Dataset section>
== Segment start ==

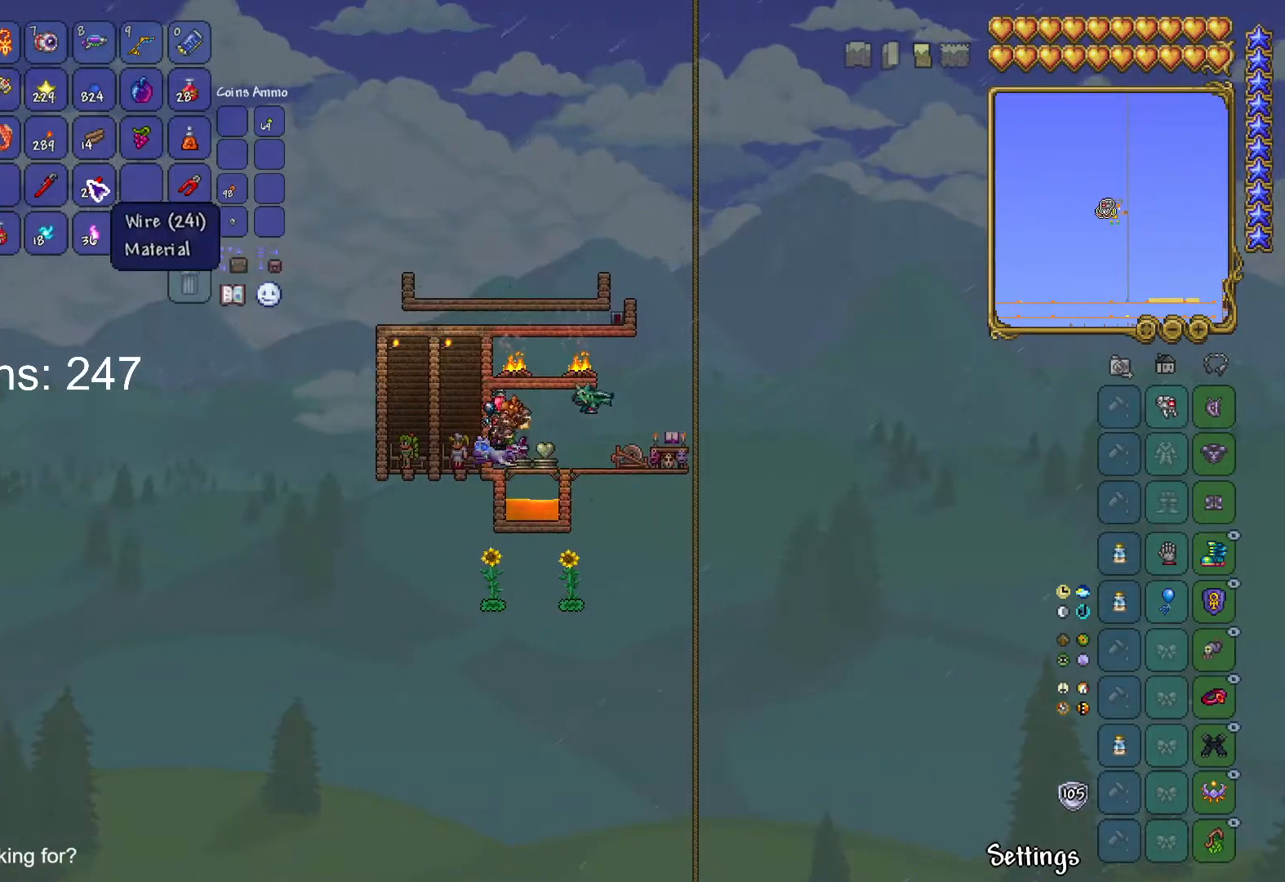
{"keys": ["d"], "mouse": [], "mouse_move": "right", "events": [[267, "mouse_left", "down"], [367, "d", "down"], [367, "mouse_left", "up"]]}
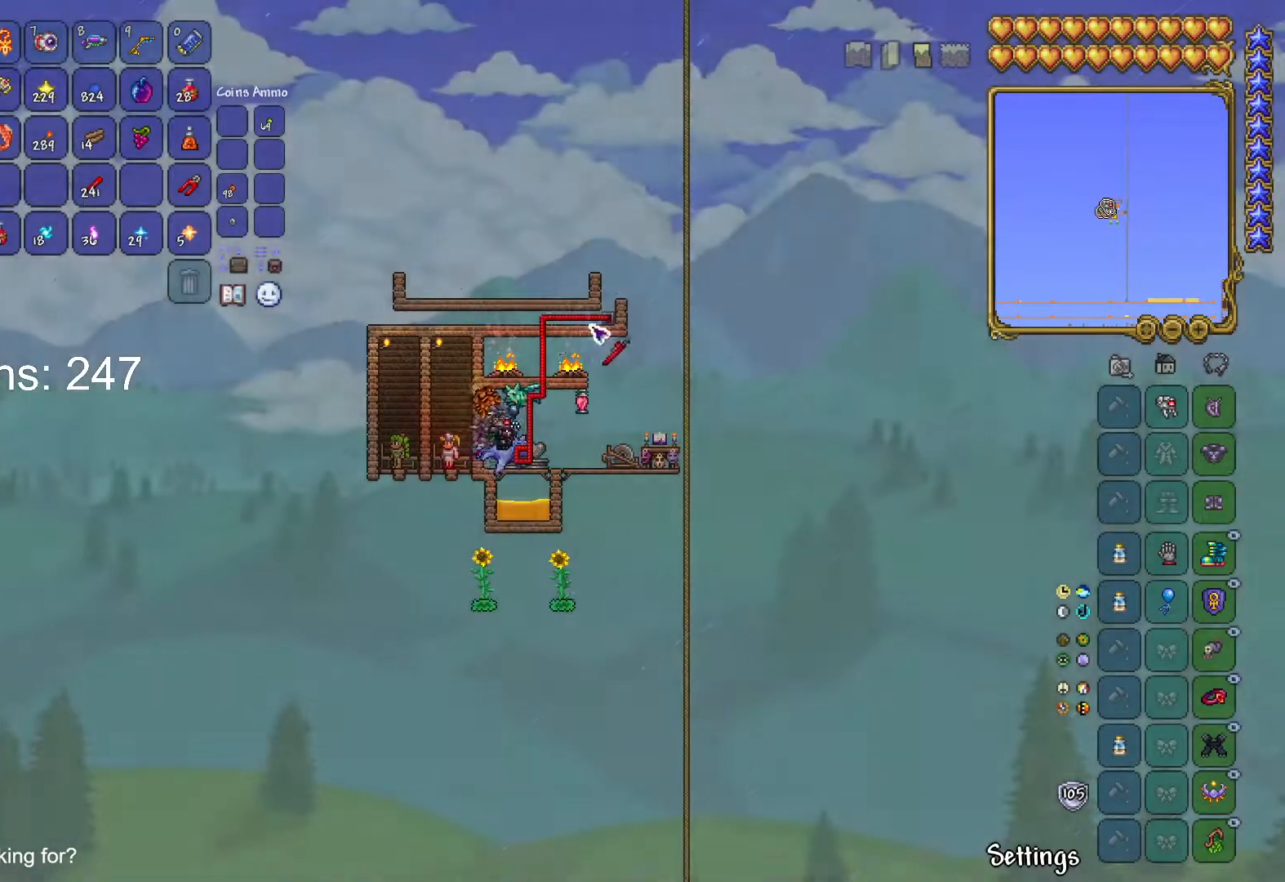
{"keys": ["a"], "mouse": [], "mouse_move": "down", "events": [[100, "d", "up"], [384, "a", "down"]]}
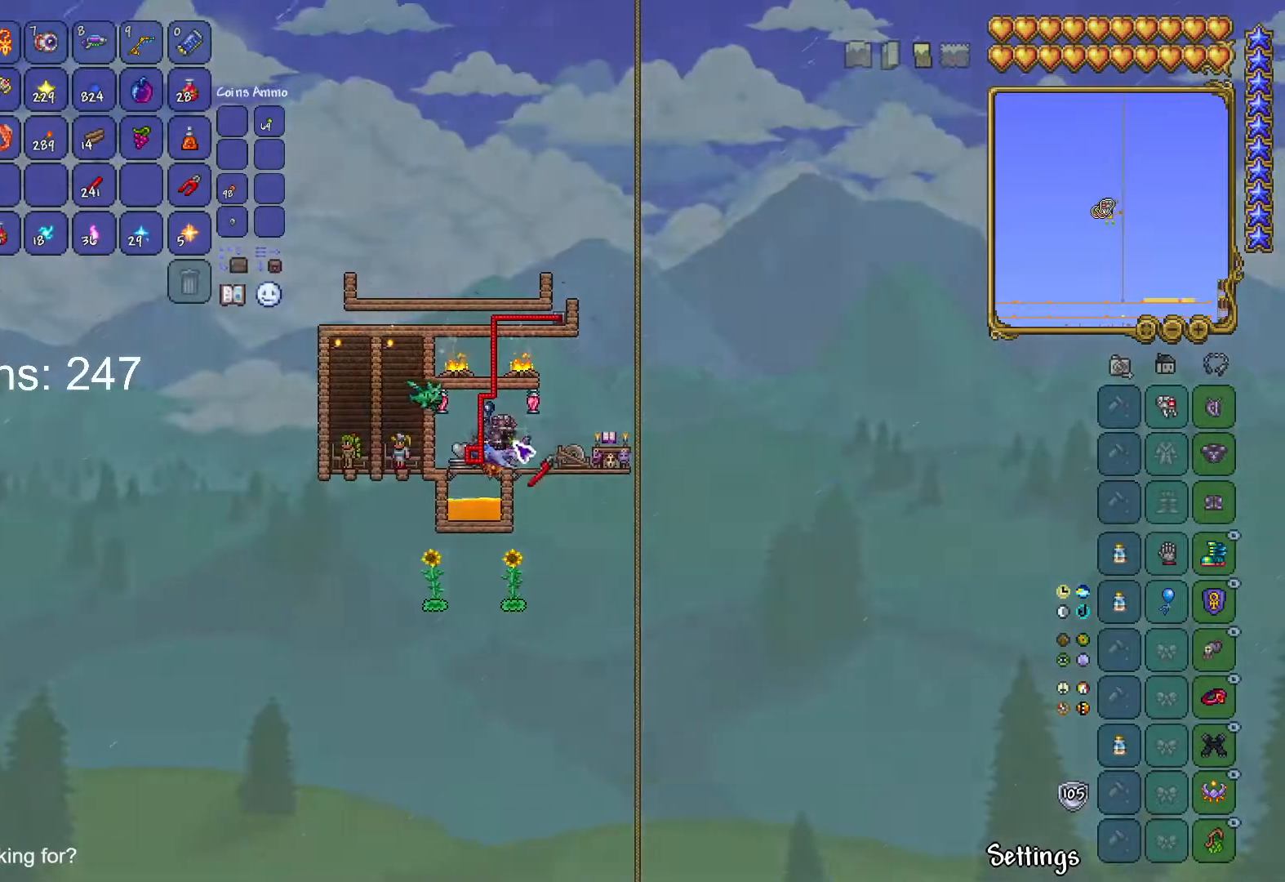
{"keys": [], "mouse": [], "mouse_move": "still", "events": [[284, "a", "up"]]}
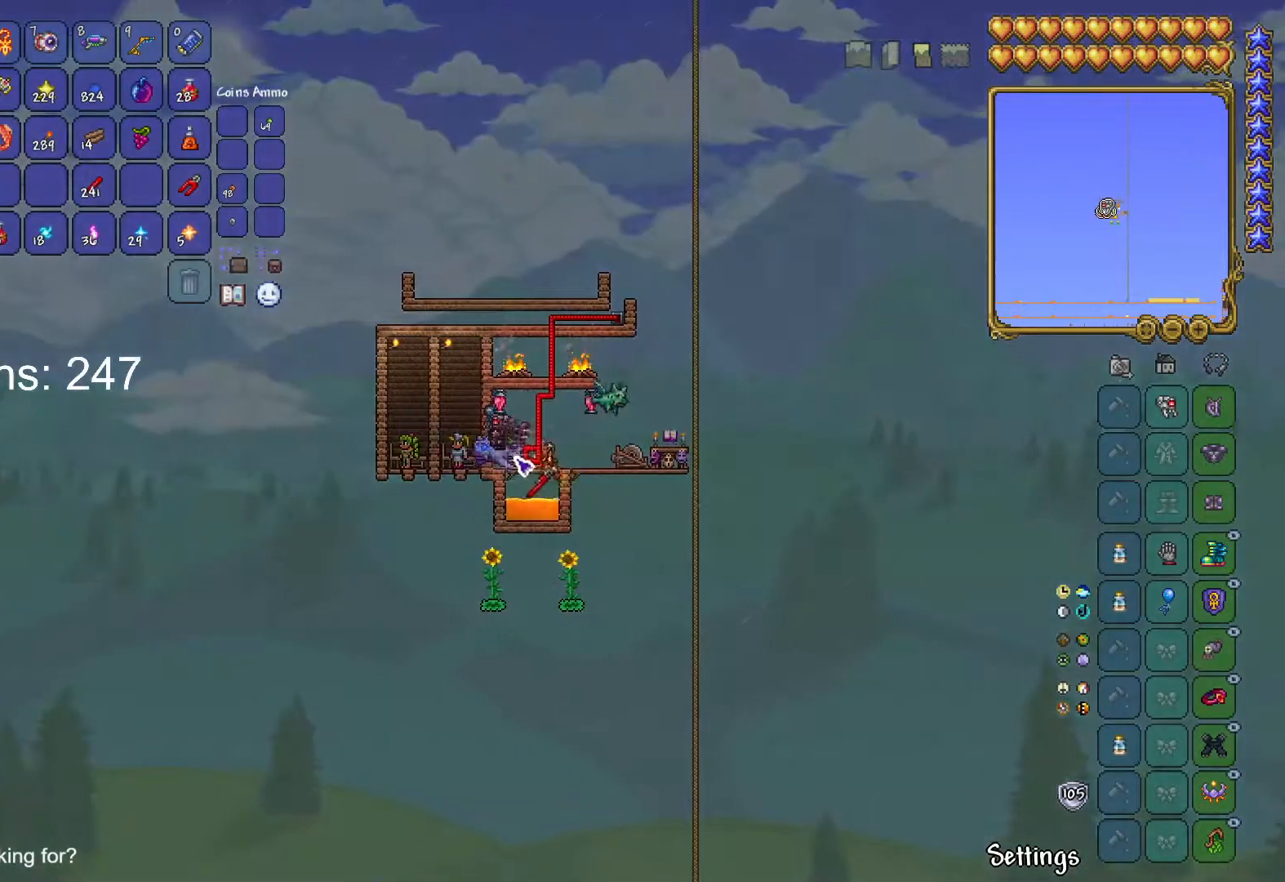
{"keys": [], "mouse": [], "mouse_move": "still", "events": []}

== Segment end ==

What is needed>
Filter the data for the string "still". Copy each matching line.

Task result>
{"keys": [], "mouse": [], "mouse_move": "still", "events": [[284, "a", "up"]]}
{"keys": [], "mouse": [], "mouse_move": "still", "events": []}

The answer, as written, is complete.